Under the bonnet, the tool uses a multi-agent workflow with multiple LLMs chained together - one to identify risks, another to refine and quality-check them. A multi-page PDF up to 200 megabytes is well within the tool's capacity.

Where it is going next

Questions from the floor pushed on what comes next. Could the tool generate recommended controls as well as risks? Martin and Evans confirmed this is being actively explored, while noting that the human judgement involved in control design is significant - particularly because the effectiveness of controls often depends on contextual knowledge the AI does not have. One audience member asked whether an agentic AI could go further and actually attempt to defraud a scheme, testing whether it could succeed. Martin acknowledged the creative thinking, and confirmed the team would explore it with users, while noting current limitations around the model's contextual knowledge of internal processes.

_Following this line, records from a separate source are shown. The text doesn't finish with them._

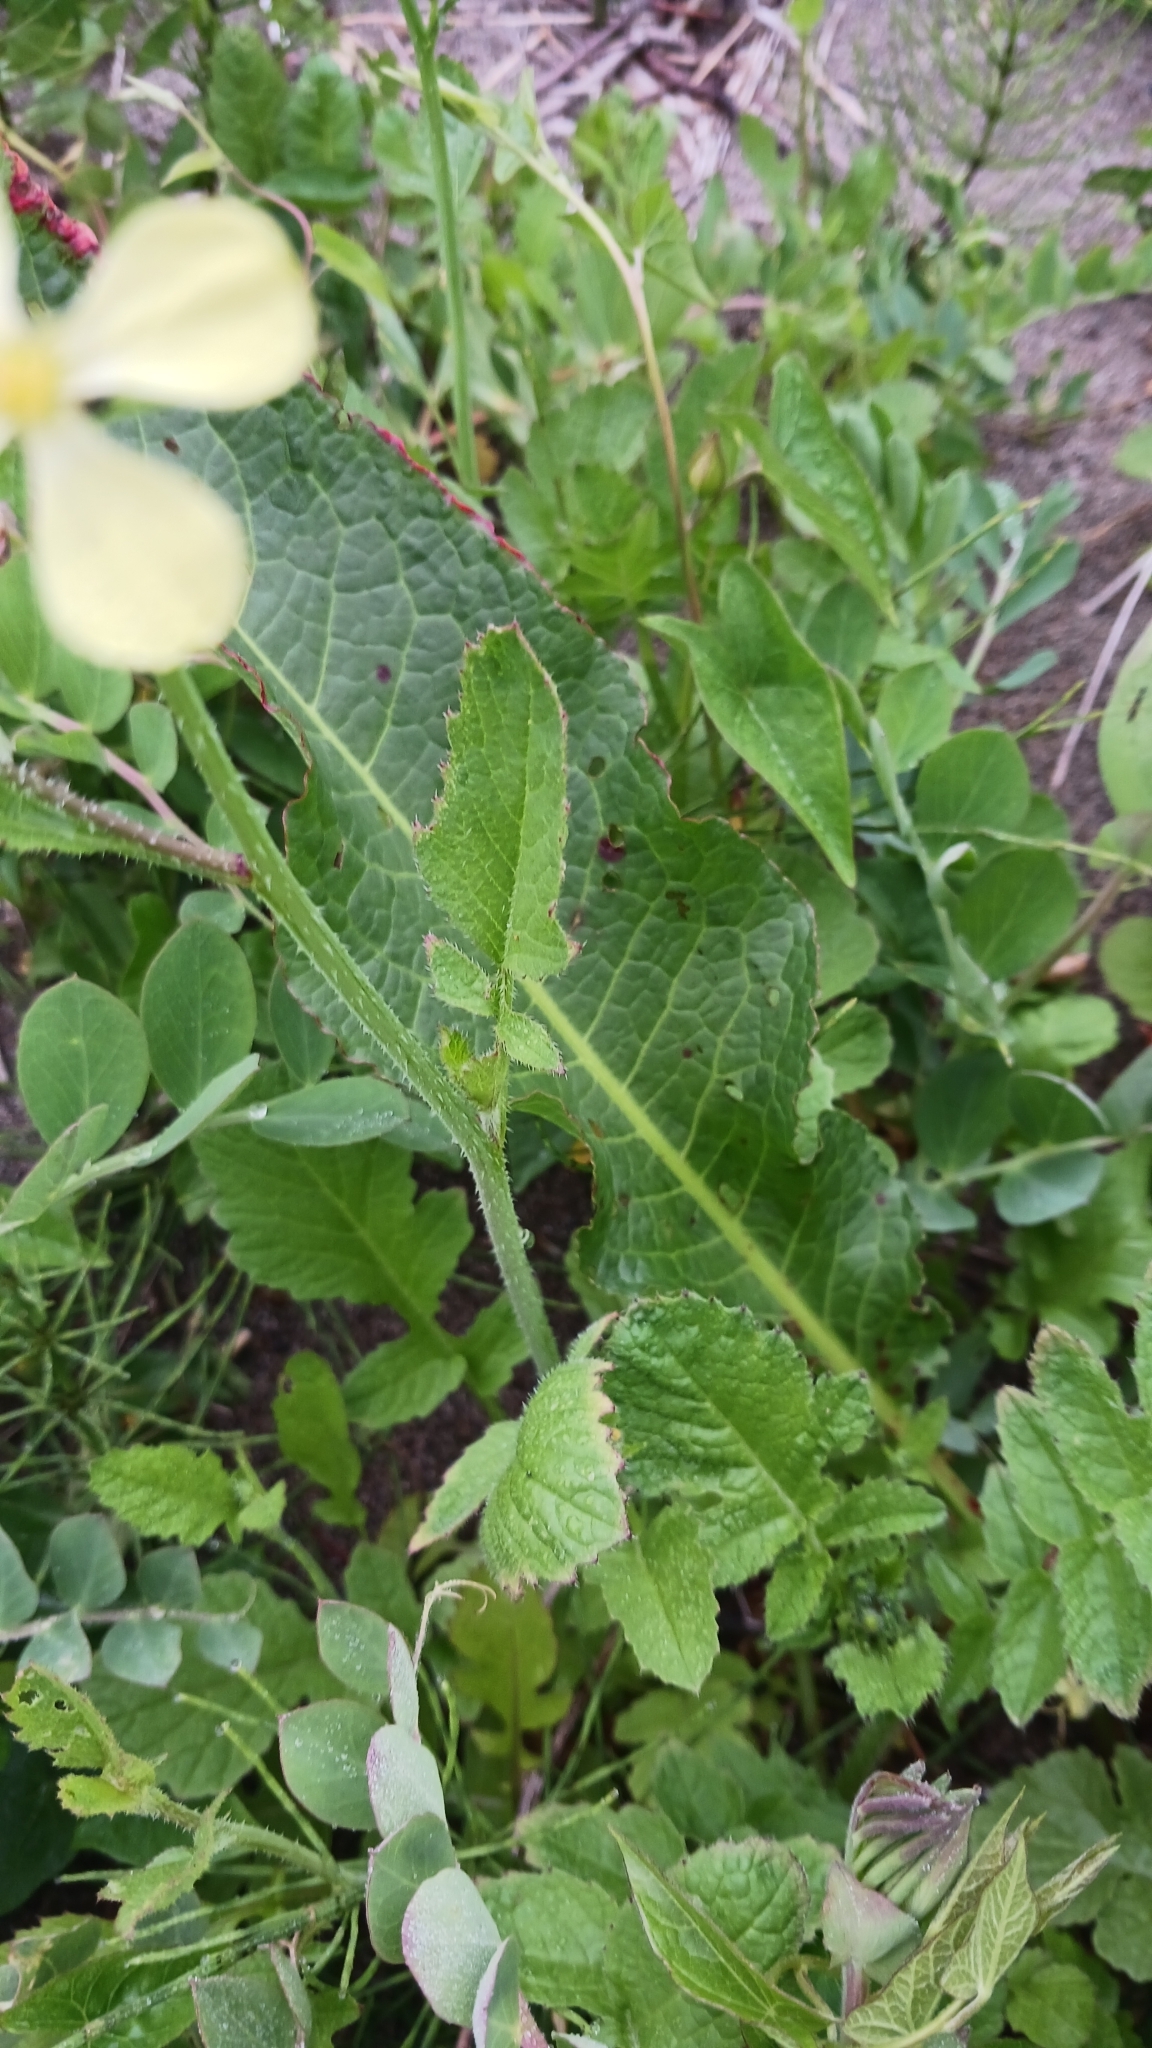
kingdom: Plantae
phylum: Tracheophyta
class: Magnoliopsida
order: Brassicales
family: Brassicaceae
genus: Raphanus
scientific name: Raphanus raphanistrum
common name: Wild radish
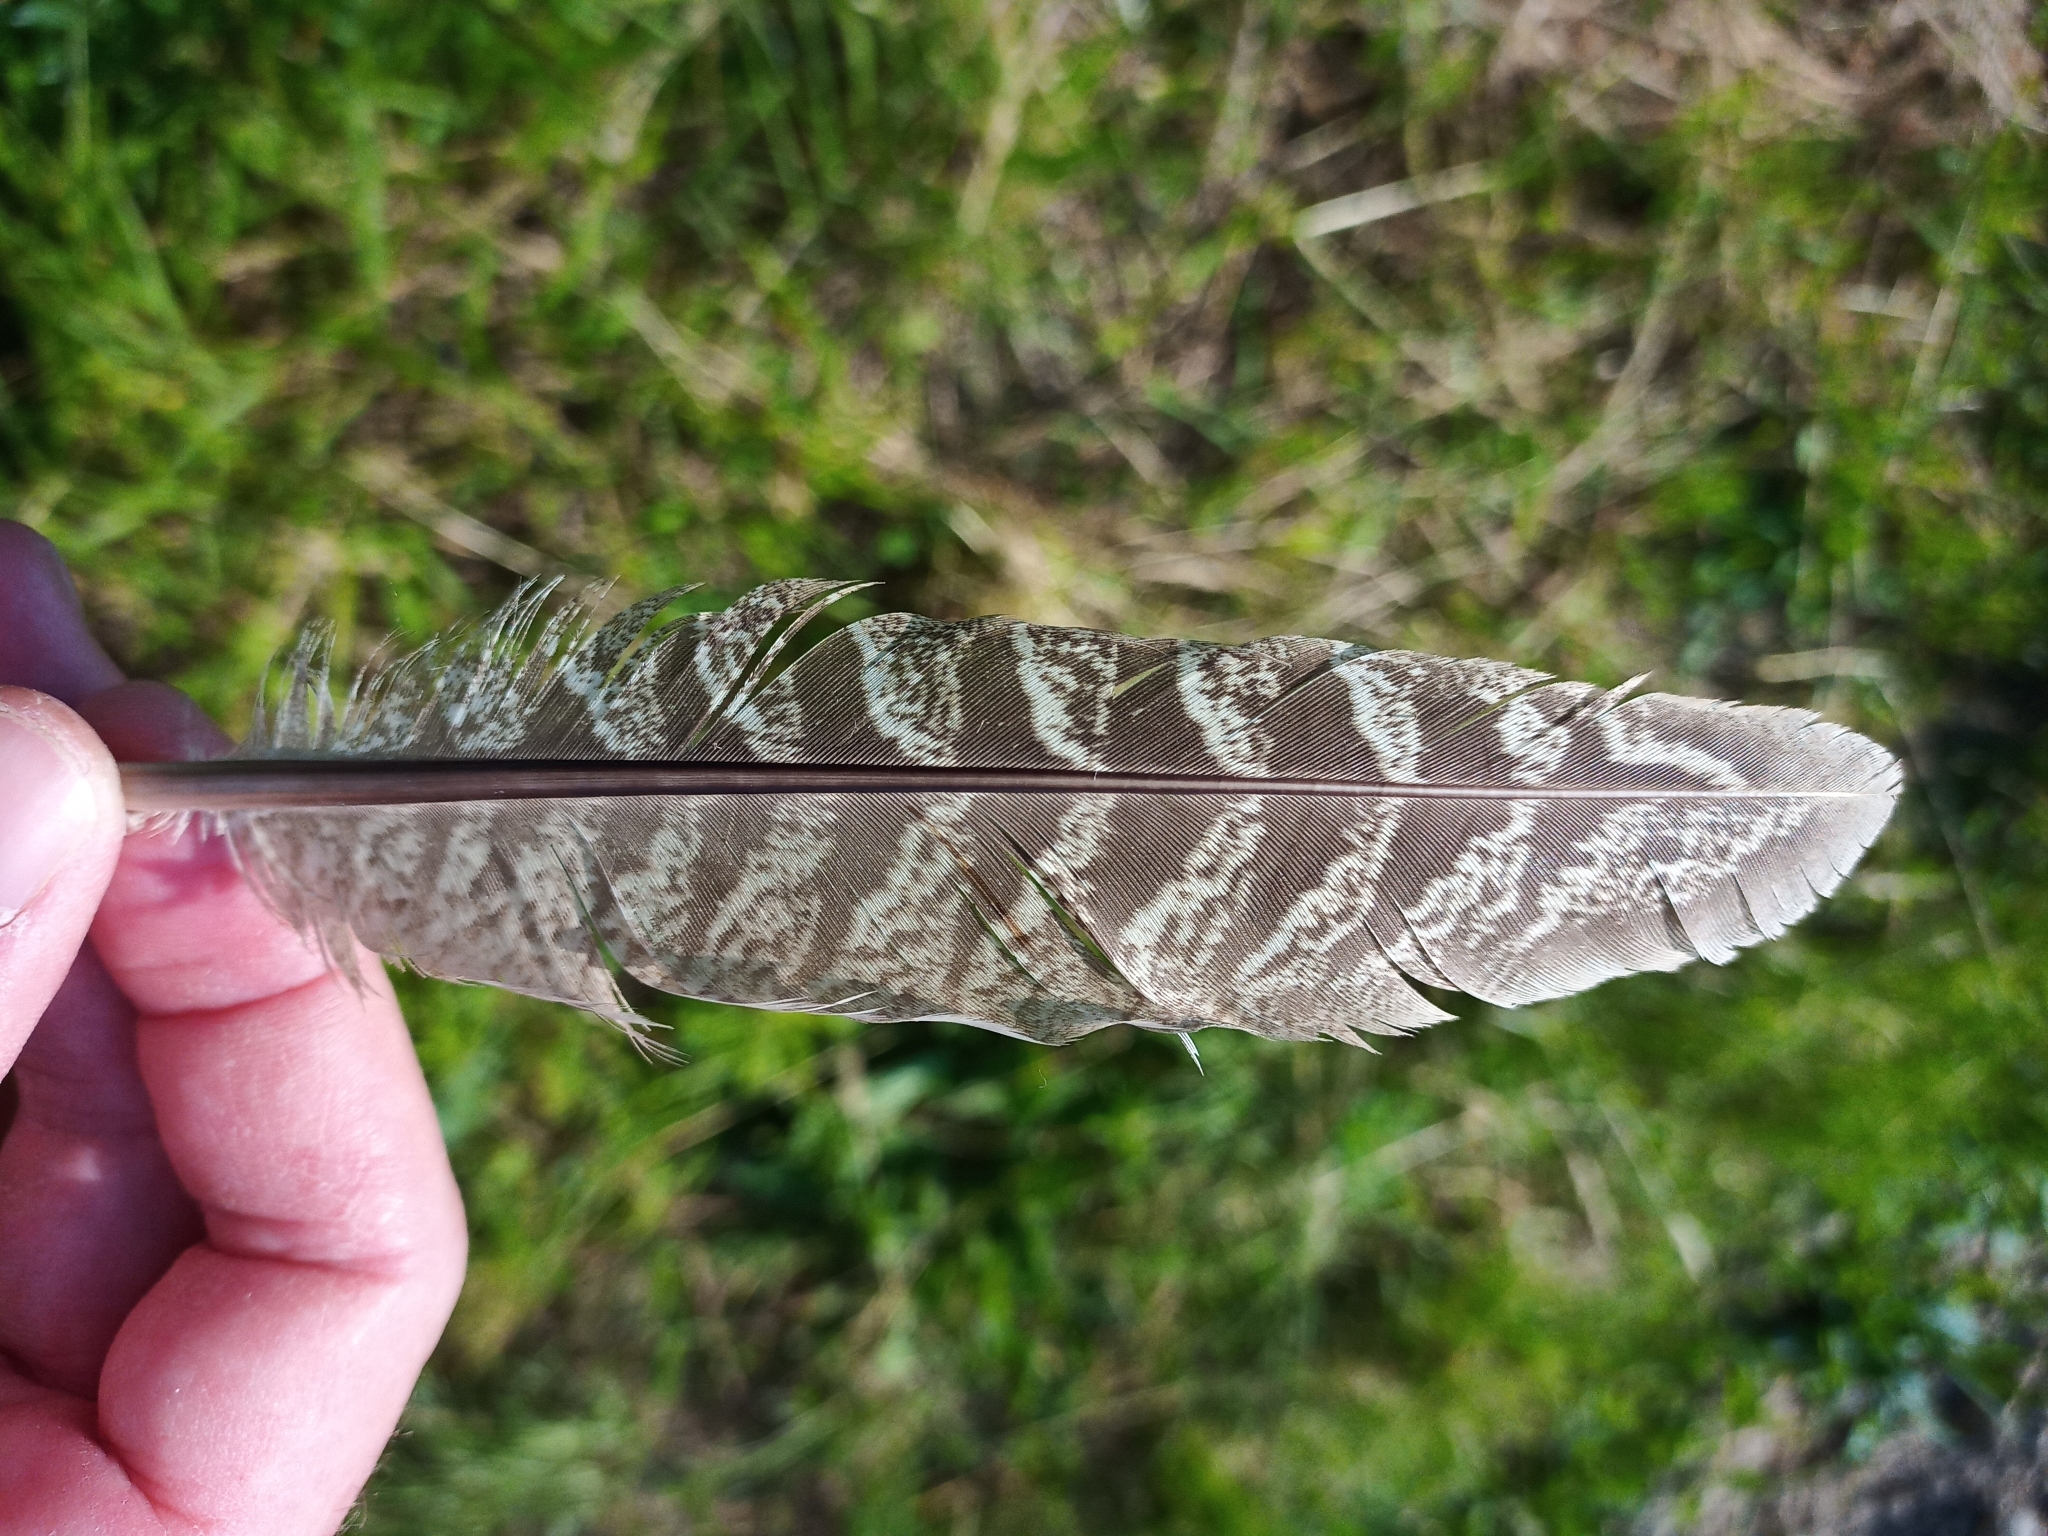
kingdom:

A local authority representative confirmed that their organisation is part of the beta programme and is actively comparing the tool's output against fraud risk assessments completed manually - testing where the AI finds risks the human process missed, and vice versa. That kind of structured evaluation is exactly how the PSFA is learning what the tool does well and where the human remains essential.

The session's closing message was simple: the Fraud Risk Accelerator does not replace the fraud risk assessor. It gives them a richer, faster starting point - a comprehensive adversarial view of a scheme generated in minutes rather than hours, so that expert time can be focused on the judgements that only a person can make.